>>

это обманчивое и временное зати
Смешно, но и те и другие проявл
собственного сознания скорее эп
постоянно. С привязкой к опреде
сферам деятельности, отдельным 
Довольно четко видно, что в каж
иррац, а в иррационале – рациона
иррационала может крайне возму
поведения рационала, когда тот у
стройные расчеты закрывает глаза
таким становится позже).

<<

Give back all of the records exactly as they were provided above.

это обманчивое и временное зати
Смешно, но и те и другие проявл
собственного сознания скорее эп
постоянно. С привязкой к опреде
сферам деятельности, отдельным 
Довольно четко видно, что в каж
иррац, а в иррационале – рациона
иррационала может крайне возму
поведения рационала, когда тот у
стройные расчеты закрывает глаза
таким становится позже).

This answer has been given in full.